[Edit difference data]

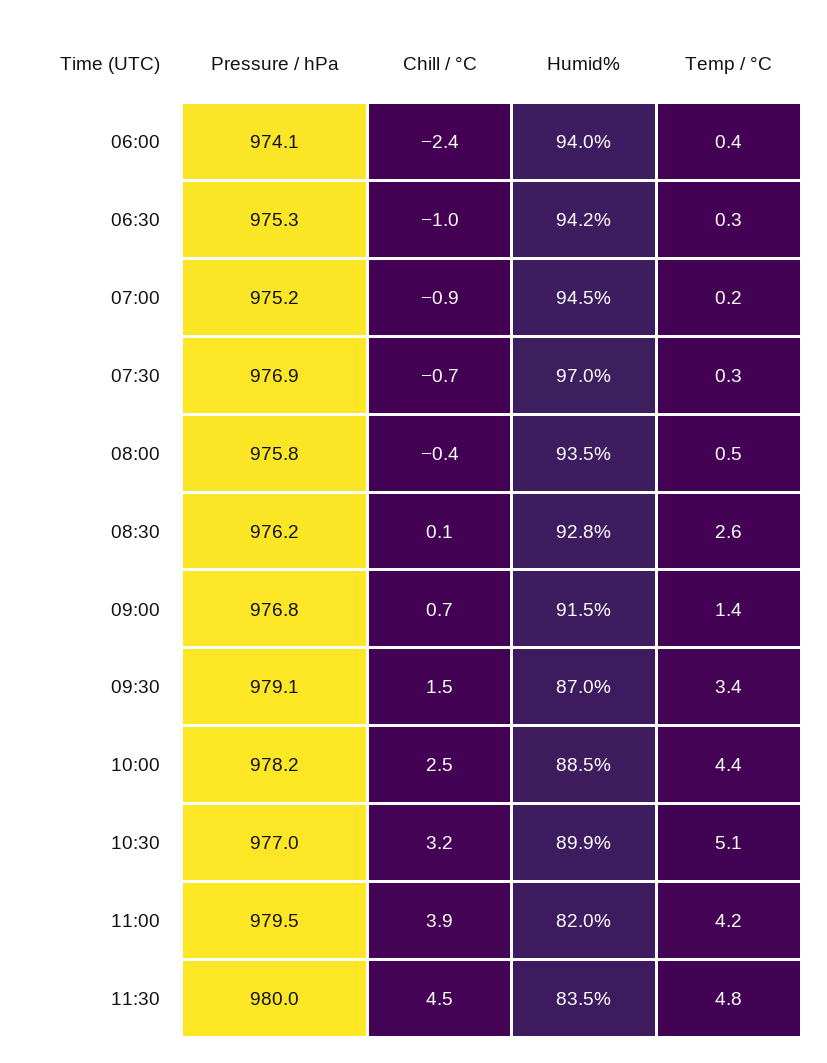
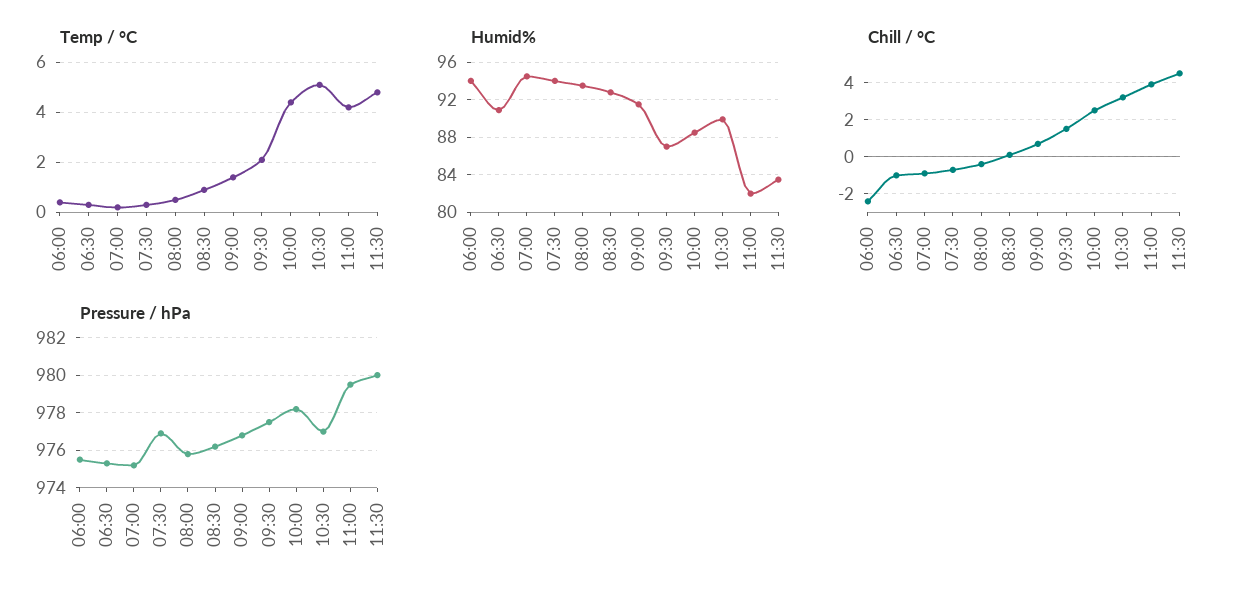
  {
    "Pressure / hPa": {
-     "06:00": 974.1,
+     "06:00": 975.5,
      "06:30": 975.3,
      "07:00": 975.2,
      "07:30": 976.9,
      "08:00": 975.8,
      "08:30": 976.2,
      "09:00": 976.8,
-     "09:30": 979.1,
+     "09:30": 977.5,
      "10:00": 978.2,
      "10:30": 977,
      "11:00": 979.5,
      "11:30": 980
    },
    "Chill / °C": {
      "06:00": -2.4,
      "06:30": -1,
      "07:00": -0.9,
      "07:30": -0.7,
      "08:00": -0.4,
      "08:30": 0.1,
      "09:00": 0.7,
      "09:30": 1.5,
      "10:00": 2.5,
      "10:30": 3.2,
      "11:00": 3.9,
      "11:30": 4.5
    },
    "Humid%": {
      "06:00": 94,
-     "06:30": 94.2,
+     "06:30": 91,
      "07:00": 94.5,
-     "07:30": 97,
+     "07:30": 94,
      "08:00": 93.5,
      "08:30": 92.8,
      "09:00": 91.5,
      "09:30": 87,
      "10:00": 88.5,
      "10:30": 89.9,
      "11:00": 82,
      "11:30": 83.5
    },
    "Temp / °C": {
      "06:00": 0.4,
      "06:30": 0.3,
      "07:00": 0.2,
      "07:30": 0.3,
      "08:00": 0.5,
-     "08:30": 2.6,
+     "08:30": 1,
      "09:00": 1.4,
-     "09:30": 3.4,
+     "09:30": 2,
      "10:00": 4.4,
      "10:30": 5.1,
      "11:00": 4.2,
      "11:30": 4.8
    }
  }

• TASK STATEMENT
From the entries above, output every line exactly and omit any image.

• ANSWER SECTION
  {
    "Pressure / hPa": {
-     "06:00": 974.1,
+     "06:00": 975.5,
      "06:30": 975.3,
      "07:00": 975.2,
      "07:30": 976.9,
      "08:00": 975.8,
      "08:30": 976.2,
      "09:00": 976.8,
-     "09:30": 979.1,
+     "09:30": 977.5,
      "10:00": 978.2,
      "10:30": 977,
      "11:00": 979.5,
      "11:30": 980
    },
    "Chill / °C": {
      "06:00": -2.4,
      "06:30": -1,
      "07:00": -0.9,
      "07:30": -0.7,
      "08:00": -0.4,
      "08:30": 0.1,
      "09:00": 0.7,
      "09:30": 1.5,
      "10:00": 2.5,
      "10:30": 3.2,
      "11:00": 3.9,
      "11:30": 4.5
    },
    "Humid%": {
      "06:00": 94,
-     "06:30": 94.2,
+     "06:30": 91,
      "07:00": 94.5,
-     "07:30": 97,
+     "07:30": 94,
      "08:00": 93.5,
      "08:30": 92.8,
      "09:00": 91.5,
      "09:30": 87,
      "10:00": 88.5,
      "10:30": 89.9,
      "11:00": 82,
      "11:30": 83.5
    },
    "Temp / °C": {
      "06:00": 0.4,
      "06:30": 0.3,
      "07:00": 0.2,
      "07:30": 0.3,
      "08:00": 0.5,
-     "08:30": 2.6,
+     "08:30": 1,
      "09:00": 1.4,
-     "09:30": 3.4,
+     "09:30": 2,
      "10:00": 4.4,
      "10:30": 5.1,
      "11:00": 4.2,
      "11:30": 4.8
    }
  }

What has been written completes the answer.